Cette situation est de plus en plus décriée, car comme l’explique Josiane Jauniaux, présidente de la FIDEP et doctorante en psychologie à l’Université Laval, les doctorants doivent compléter un internat d’un an qui représente 1600 heures. Ce travail exigeant et non rémunéré les empêche d’avoir une autre occupation qui pourrait leur permettre de payer leurs dépenses personnelles. Ce qui fait qu’actuellement la dette moyenne accumulée par un interne en psychologie s’élève à 10 000 $.

Les doctorants demandent donc une rémunération de 40 000 $ durant cette année, tandis que la moyenne en Amérique du Nord est de 31 000 $. Selon la doctorante, ce chiffre a été proposé à la suite d’un rapport déposé par l’économiste Henri Thibaudin, pour quantifier la charge de travail des internes et ainsi déterminer le salaire qu’ils mériteraient.

« Il a démontré que les internes faisaient 80 % du travail d’un psychologue et qu’une rémunération juste et équitable équivalait à 40 000 $ […] Il s’est basé sur les échelles salariales du secteur public, puis on a constaté que les internes en médecine avaient une rémunération de 44 000 $ et nous, on se compare beaucoup à eux, car selon le rapport, notre niveau d’autonomie durant nos internats est similaire à celui de ceux en médecine », explique Josiane Jauniaux.

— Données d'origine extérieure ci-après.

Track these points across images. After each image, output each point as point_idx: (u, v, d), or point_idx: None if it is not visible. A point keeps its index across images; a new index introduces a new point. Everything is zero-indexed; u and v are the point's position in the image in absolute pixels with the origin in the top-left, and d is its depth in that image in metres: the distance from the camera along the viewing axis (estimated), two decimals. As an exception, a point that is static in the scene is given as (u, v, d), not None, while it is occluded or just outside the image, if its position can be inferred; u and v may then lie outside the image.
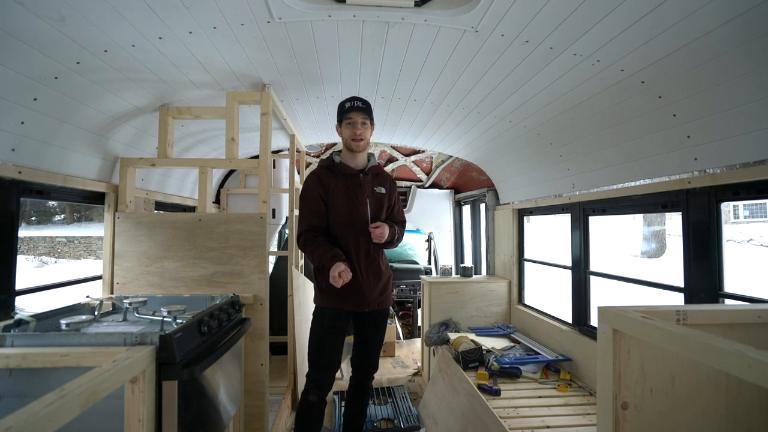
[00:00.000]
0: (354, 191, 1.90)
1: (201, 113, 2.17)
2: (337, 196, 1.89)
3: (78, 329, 1.39)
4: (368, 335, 2.00)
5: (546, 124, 2.26)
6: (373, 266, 1.91)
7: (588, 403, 2.06)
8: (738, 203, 14.45)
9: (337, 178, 1.91)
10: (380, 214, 1.95)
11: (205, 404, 1.51)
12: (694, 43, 1.28)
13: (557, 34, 1.41)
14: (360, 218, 1.88)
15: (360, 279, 1.86)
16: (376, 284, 1.91)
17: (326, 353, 1.88)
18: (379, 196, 1.95)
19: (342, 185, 1.89)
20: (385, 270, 1.98)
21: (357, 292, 1.86)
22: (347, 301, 1.86)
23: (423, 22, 1.43)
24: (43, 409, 0.74)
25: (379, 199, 1.95)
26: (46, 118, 1.56)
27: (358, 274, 1.85)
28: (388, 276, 1.99)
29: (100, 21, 1.32)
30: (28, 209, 15.39)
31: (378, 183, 1.97)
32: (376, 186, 1.96)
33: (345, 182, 1.90)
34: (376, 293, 1.91)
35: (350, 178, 1.91)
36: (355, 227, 1.88)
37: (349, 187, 1.90)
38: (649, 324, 0.81)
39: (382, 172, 2.03)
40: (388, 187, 2.00)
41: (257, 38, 1.55)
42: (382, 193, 1.97)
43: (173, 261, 2.00)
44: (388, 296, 1.99)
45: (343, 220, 1.88)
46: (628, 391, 0.90)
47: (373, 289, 1.90)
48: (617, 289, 3.02)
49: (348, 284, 1.77)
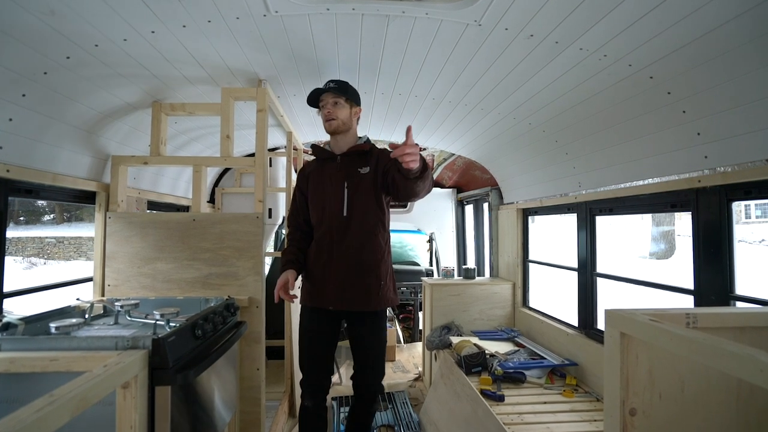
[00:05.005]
0: (329, 175, 1.83)
1: (195, 110, 2.17)
2: (313, 183, 1.88)
3: (68, 333, 1.39)
4: (355, 342, 1.87)
5: (551, 121, 2.26)
6: (348, 258, 1.75)
7: (595, 409, 2.06)
8: (749, 203, 14.46)
9: (318, 165, 1.90)
10: (365, 198, 1.78)
11: (199, 410, 1.51)
12: (704, 37, 1.28)
13: (563, 28, 1.41)
14: (332, 204, 1.79)
15: (326, 272, 1.78)
16: (350, 280, 1.75)
17: (305, 356, 1.86)
18: (361, 175, 1.80)
19: (319, 171, 1.88)
20: (372, 265, 1.77)
21: (324, 288, 1.78)
22: (317, 298, 1.81)
23: (424, 15, 1.43)
24: (31, 415, 0.74)
25: (362, 181, 1.79)
26: (35, 115, 1.56)
27: (326, 267, 1.78)
28: (377, 272, 1.78)
29: (90, 15, 1.32)
30: (16, 209, 15.39)
31: (362, 163, 1.82)
32: (360, 167, 1.81)
33: (323, 167, 1.88)
34: (351, 291, 1.75)
35: (327, 162, 1.87)
36: (326, 214, 1.80)
37: (325, 171, 1.86)
38: (657, 327, 0.81)
39: (368, 149, 1.86)
40: (375, 161, 1.82)
41: (253, 32, 1.54)
42: (366, 172, 1.80)
43: (166, 262, 2.00)
44: (375, 297, 1.77)
45: (316, 207, 1.85)
46: (636, 396, 0.90)
47: (344, 285, 1.75)
48: (625, 291, 3.02)
49: (318, 277, 1.76)
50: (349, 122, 1.85)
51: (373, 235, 1.80)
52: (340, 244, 1.77)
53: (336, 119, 1.81)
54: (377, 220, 1.81)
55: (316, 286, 1.81)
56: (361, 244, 1.78)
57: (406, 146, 1.38)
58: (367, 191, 1.79)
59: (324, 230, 1.81)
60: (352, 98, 1.85)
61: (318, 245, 1.83)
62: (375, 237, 1.80)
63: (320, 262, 1.81)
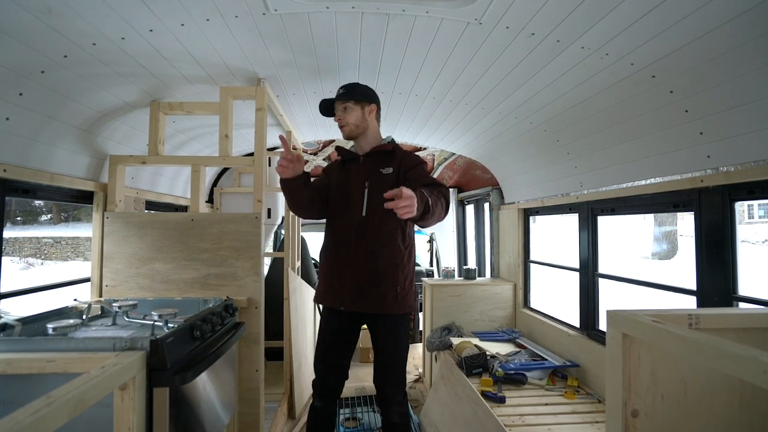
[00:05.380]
0: (351, 176, 1.85)
1: (193, 109, 2.17)
2: (336, 181, 1.88)
3: (65, 334, 1.39)
4: (373, 345, 1.85)
5: (553, 121, 2.26)
6: (365, 260, 1.74)
7: (596, 410, 2.06)
8: (753, 203, 14.45)
9: (342, 165, 1.92)
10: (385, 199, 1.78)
11: (198, 412, 1.51)
12: (706, 36, 1.28)
13: (564, 26, 1.41)
14: (352, 204, 1.79)
15: (342, 272, 1.77)
16: (365, 282, 1.74)
17: (318, 357, 1.87)
18: (383, 176, 1.79)
19: (343, 171, 1.89)
20: (389, 268, 1.75)
21: (339, 288, 1.78)
22: (331, 298, 1.81)
23: (425, 13, 1.43)
24: (28, 417, 0.74)
25: (383, 180, 1.78)
26: (32, 114, 1.56)
27: (342, 267, 1.77)
28: (394, 276, 1.76)
29: (88, 13, 1.32)
30: (13, 208, 15.39)
31: (385, 163, 1.81)
32: (383, 167, 1.81)
33: (345, 168, 1.90)
34: (365, 293, 1.74)
35: (350, 163, 1.90)
36: (346, 213, 1.80)
37: (349, 171, 1.87)
38: (660, 328, 0.81)
39: (391, 150, 1.85)
40: (398, 164, 1.80)
41: (252, 30, 1.54)
42: (389, 173, 1.79)
43: (164, 263, 2.00)
44: (391, 301, 1.75)
45: (336, 205, 1.85)
46: (639, 398, 0.90)
47: (359, 287, 1.74)
48: (627, 292, 3.02)
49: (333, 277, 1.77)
50: (364, 123, 1.85)
51: (392, 237, 1.77)
52: (358, 244, 1.76)
53: (347, 124, 1.82)
54: (397, 224, 1.78)
55: (332, 285, 1.81)
56: (379, 246, 1.75)
57: (400, 200, 1.35)
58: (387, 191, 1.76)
59: (341, 229, 1.81)
60: (362, 97, 1.83)
61: (335, 244, 1.83)
62: (394, 240, 1.77)
63: (336, 261, 1.80)
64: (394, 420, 1.80)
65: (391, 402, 1.81)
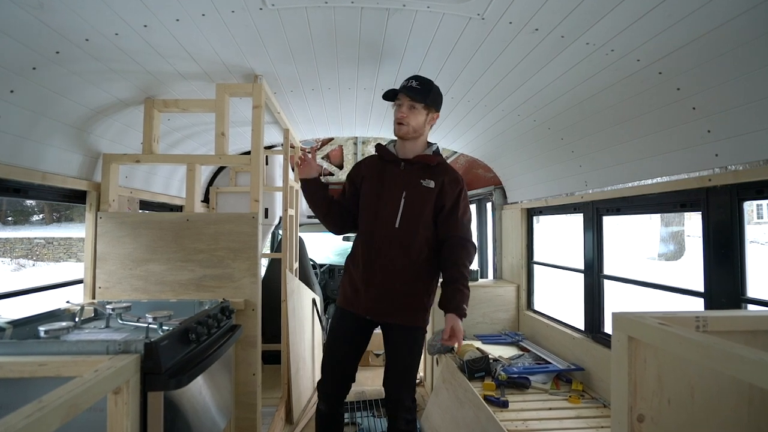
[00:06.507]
0: (388, 180, 1.78)
1: (189, 106, 2.16)
2: (369, 183, 1.82)
3: (57, 337, 1.39)
4: (386, 348, 1.86)
5: (557, 118, 2.26)
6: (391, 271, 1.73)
7: (602, 415, 2.06)
8: (762, 202, 14.46)
9: (379, 165, 1.84)
10: (420, 212, 1.73)
11: (193, 416, 1.51)
12: (714, 32, 1.27)
13: (569, 21, 1.41)
14: (386, 212, 1.74)
15: (366, 279, 1.76)
16: (388, 293, 1.74)
17: (325, 358, 1.89)
18: (423, 190, 1.74)
19: (379, 173, 1.82)
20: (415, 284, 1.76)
21: (361, 294, 1.77)
22: (353, 302, 1.81)
23: (425, 8, 1.43)
24: (20, 421, 0.74)
25: (421, 194, 1.73)
26: (23, 112, 1.56)
27: (367, 274, 1.75)
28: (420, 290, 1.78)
29: (81, 8, 1.32)
30: (3, 208, 15.40)
31: (427, 176, 1.76)
32: (423, 179, 1.75)
33: (383, 170, 1.82)
34: (387, 303, 1.75)
35: (389, 165, 1.81)
36: (378, 221, 1.76)
37: (385, 175, 1.80)
38: (666, 331, 0.81)
39: (437, 164, 1.79)
40: (440, 183, 1.75)
41: (249, 26, 1.54)
42: (429, 187, 1.74)
43: (159, 264, 2.00)
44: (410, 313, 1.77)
45: (368, 210, 1.80)
46: (645, 402, 0.90)
47: (381, 296, 1.74)
48: (633, 293, 3.02)
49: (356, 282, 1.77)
50: (422, 130, 1.78)
51: (421, 252, 1.76)
52: (386, 254, 1.73)
53: (407, 125, 1.74)
54: (428, 238, 1.77)
55: (354, 291, 1.80)
56: (409, 260, 1.74)
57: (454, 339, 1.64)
58: (423, 206, 1.74)
59: (371, 237, 1.77)
60: (432, 104, 1.76)
61: (362, 250, 1.79)
62: (423, 255, 1.76)
63: (361, 267, 1.78)
64: (400, 427, 1.80)
65: (401, 406, 1.81)
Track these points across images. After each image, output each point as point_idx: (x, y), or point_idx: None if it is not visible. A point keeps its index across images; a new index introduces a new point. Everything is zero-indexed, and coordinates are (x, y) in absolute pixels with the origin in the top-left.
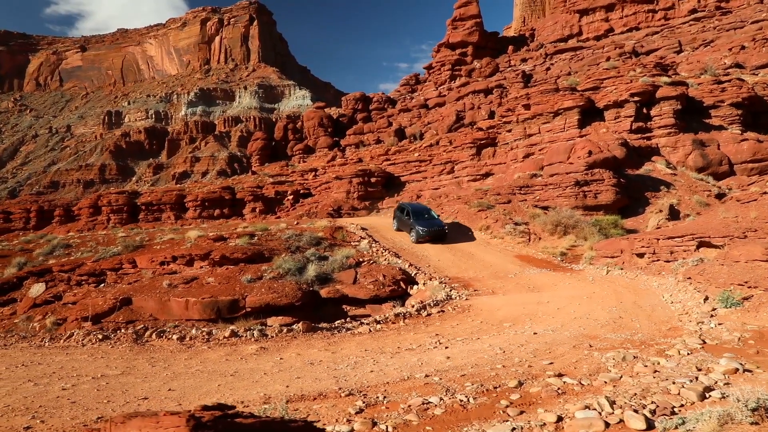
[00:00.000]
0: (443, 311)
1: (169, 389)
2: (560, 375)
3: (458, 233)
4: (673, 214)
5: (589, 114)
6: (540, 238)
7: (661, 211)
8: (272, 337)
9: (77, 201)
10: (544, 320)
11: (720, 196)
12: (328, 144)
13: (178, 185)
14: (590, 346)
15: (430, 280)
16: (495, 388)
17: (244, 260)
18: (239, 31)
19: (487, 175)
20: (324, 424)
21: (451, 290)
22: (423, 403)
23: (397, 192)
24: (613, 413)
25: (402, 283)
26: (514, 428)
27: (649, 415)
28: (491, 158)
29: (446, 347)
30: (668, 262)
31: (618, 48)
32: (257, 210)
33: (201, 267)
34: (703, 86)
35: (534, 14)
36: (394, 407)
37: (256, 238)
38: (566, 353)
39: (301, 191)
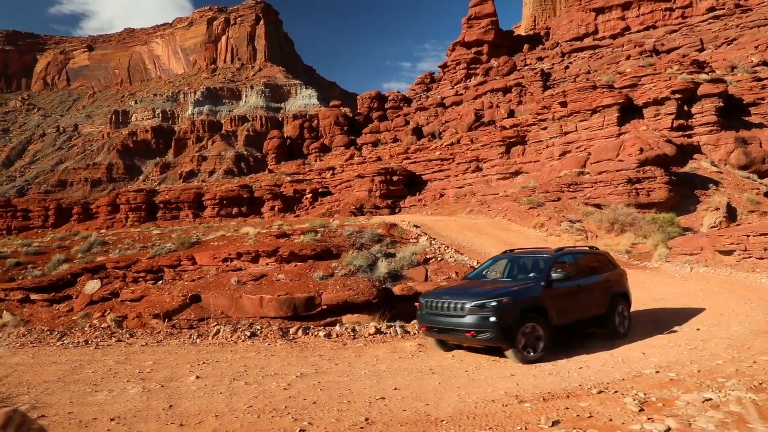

Nouvelles exigences, mêmes conditions

Depuis 2006-2007, les étudiants en psychologie se doivent de compléter un doctorat pour faire partie de l’Ordre des psychologues du Québec. Pourtant, malgré ces nouvelles exigences, les hautes institutions en santé et en éducation n’ont toujours pas ajusté leurs critères de rémunération aux nouvelles conditions académiques.

La présidente de la FIDEP explique d’ailleurs que les hôpitaux ne seraient pas déficitaires au plan budgétaire, et ce, même en accordant une rémunération aux internes.

« Les internes ménagent les listes d’attente. Tous les cas qu’on peut voir à titre d’interne sont comptabilisés dans les chiffres des administrations. On est considéré comme une force de travail. C’est vrai qu’on a de la supervision, mais c’est seulement 2 à 4 heures par semaine », fait-elle savoir.

Manque de reconnaissance des psychologues?

Le long dénouement de cette situation semble envoyer également un message de non-reconnaissance des hautes institutions à l’égard de l’importance des psychologues en santé et en éducation.

« C’est ce qu’on déplore dans la situation actuelle, on remarque un manque de reconnaissance de la profession, par le fait que la prime des psychologues a été enlevée en avril […], qu’on n’accorde pas de salaire aux internes, on remarque des grandes inégalités sur le plan salarial entre les psychologues et d’autres personnes ayant fait un doctorat », affirme Josiane Jauniaux.

Celle-ci déplore aussi le manque de reconnaissance en particulier pour les intervenants en santé mentale, alors qu’elle considère ceux-ci de plus en important lorsqu’un Québécois sur cinq souffrira de troubles mentaux au moins une fois dans sa vie.

Malgré les forts appuis de la FIDEP, aucune négociation n’a été entamée jusqu’à présent avec le ministre de la Santé, Gaétan Barrette, ni avec le ministre de l’Éducation, François Blais.

Toutefois, Josiane Jauniaux précise que les doctorants n’ont pas l’intention de reculer et que le boycott aura bien lieu en septembre, à moins qu’une entente ne soit conclue dans les prochains mois.

En chiffres

1600 : Nombre d’heures que les doctorants doivent compléter en un an d’internat.

10 000 $ : Montant de la dette moyenne accumulée par un interne en psychologie.

40 000 $ : Montant de la rémunération que les doctorants demandent pour l’année d’internat.

31 000 $ : Montant de la rémunération moyenne des internes en psychologies en Amérique du Nord.

80 % : Part que les internes font du travail d’un psychologue.